The DataWorks ETL pipeline currently supports:

  • The automated weekly extraction of metadata from these metadata providers using APIs: SDR, SearchWorks (ICPSR records), Zenodo, Dryad, Redivis, and DataCite. We are also able to retrieve metadata from OpenAlex by explicitly requesting this metadata via the command line. This provider list is based on the project team’s suggestions. We added OpenAlex to this list as this source had multiple Stanford affiliated datasets.
  • The use of pre-specified queries or lists of identifiers to retrieve metadata from these providers. Queries and lists vary by provider, with SDR extraction currently relying primarily on a pre-specified list with identifiers for large datasets for which access was requested via Globus. In this manner, we support the inclusion of datasets based on three different scenarios:
    • When the datasets we wish to add are identified via queries
    • When we don’t have a query to retrieve datasets of interest but do know which datasets we want to include and an API exists for retrieving their metadata
    • When the metadata provider has both query and individual access API mechanisms, but we want to add datasets that are not returned in our queries
  • The addition of dataset metadata modeled in files. This ability supports the addition of datasets of interest that may exist outside any registry or repository, not have an affiliated API, and may be websites or collections of datasets.
  • Deduplication of metadata records representing the same dataset (i.e same DOI or URL) by selecting the metadata record from a primary provider based on an order of preference. In this manner, our index only has one metadata record per DOI/URL. We do capture which other providers also have records for that same dataset. We should then be able to pass this information along to the UI where users can access the different provider landing pages for the same dataset.
  • Merging specific information between providers. Specifically, we are able to capture information about Redivis variables even if we are using the preferred DataCite metadata record. We should be able to expand the properties that can be merged if we need to later.
  • Associating specific datasets with (fake) course ids, to demonstrate the ability of capturing information about which datasets are used for teaching.
  • Transforming metadata from the different providers into DataWorks schema-conformant records, generating Solr documents based on these records, and then loading those documents into the Solr index.
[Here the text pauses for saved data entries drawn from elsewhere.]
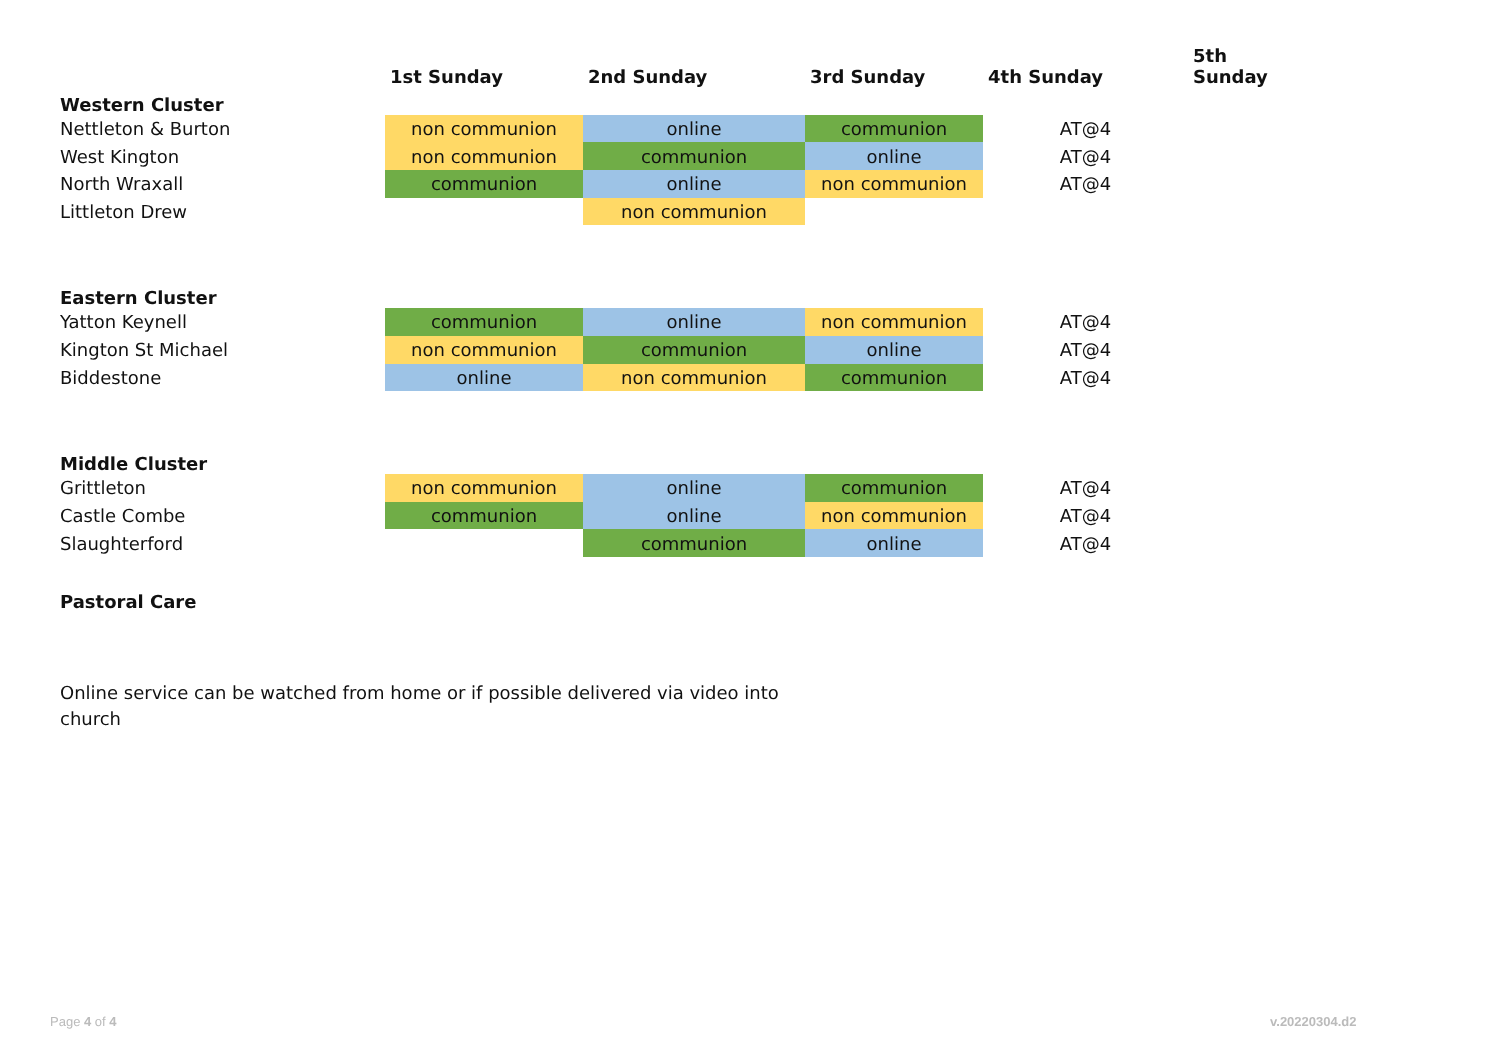| | 1st Sunday | 2nd Sunday | 3rd Sunday | 4th Sunday | 5th Sunday |
| --- | --- | --- | --- | --- | --- |
| Western Cluster | | | | | |
| Nettleton & Burton | non communion | online | communion | AT@4 | |
| West Kington | non communion | communion | online | AT@4 | |
| North Wraxall | communion | online | non communion | AT@4 | |
| Littleton Drew | | non communion | | | |
| Eastern Cluster | | | | | |
| Yatton Keynell | communion | online | non communion | AT@4 | |
| Kington St Michael | non communion | communion | online | AT@4 | |
| Biddestone | online | non communion | communion | AT@4 | |
| Middle Cluster | | | | | |
| Grittleton | non communion | online | communion | AT@4 | |
| Castle Combe | communion | online | non communion | AT@4 | |
| Slaughterford | | communion | online | AT@4 | |
| Pastoral Care | | | | | |
Online service can be watched from home or if possible delivered via video into church
Page 4 of 4 v.20220304.d2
The diagram below provides an overview of the main tasks and capabilities for the ETL pipeline. This image shows the full set of processes used to retrieve information from a single provider, transform, and then load that metadata into our Solr index. The rest of this document provides more explanation about the ETL processes supported by this infrastructure. (View full diagram in Miro).

DataWorks Architecture(2)

Infrastructure capabilities:

  • The system extracts metadata from SearchWorks, Redivis, DataCite, Zenodo, Dryad, and OpenAlex based on queries we have defined to retrieve datasets that may be affiliated with Stanford in some fashion. For SDR, we extract metadata for a hard-coded list of identifiers. (This mechanism is explained further below). (Note: OpenAlex does not have an extraction job but we are able to extract the metadata from OpenAlex manually).
  • Affiliation queries vary by provider. Relationships for which we query include: creators or creators that are affiliated with Stanford, datasets whose funders are Stanford, datasets published by SUL, and datasets whose creators or contributors are specified as Stanford. Some queries use text string matching against “Stanford University” while others use RoR ids representing Stanford University.
  • De-duplication occurs by selecting the dataset from the designated primary provider from a group of datasets with the same DOI or URL. Deduplication allows the resulting UI to only have one dataset record per DOI or URL even though we have metadata from multiple providers for that dataset. Based on feedback from the metadata group, we identified an order of preference for providers which we use during deduplication. For example, since DataCite is preferred over Redivis for metadata, when the system encounters a Redivis dataset and a DataCite dataset with the same DOI, the system uses the DataCite metadata as the primary record. Since the dataset is available via two different providers, the system also saves information about the providers and their related identifiers with the resulting deduplicated dataset.
  • The system also supports nascent metadata merging capabilities. Given a list of properties that can be merged, once the primary dataset record has been chosen, the mergeable properties can be copied over from other providers’ metadata for that same DOI or URL. Currently, we are using this ability only to support the merging of variables from Redivis records in the case where we have a DataCite record equivalent. This method allows us to use the DataCite metadata for a Redivis DOI and also preserve the Redivis variable information as variables are not present in the DataCite schema.
  • The infrastructure also supports hard-coding lists of identifiers per provider. In this manner, we are able to add datasets which may not result from specific queries but that we know are important. We use this mechanism for identifying SDR datasets we would like to add to the system. We were also able to identify which datasets listed in the OpenAlex query results were also in DataCite. Since DataCite provides descriptions via their API but OpenAlex does not provide any abstract information, we hard-coded the list of OpenAlex DOIs we knew were also in DataCite.
  • Additionally, we are able to support the inclusion of datasets that are not available via any API. We define these datasets in YAML files conforming to the DataWorks schema. These YAML files are then loaded into the system. The provider is listed as “Local” for these cases.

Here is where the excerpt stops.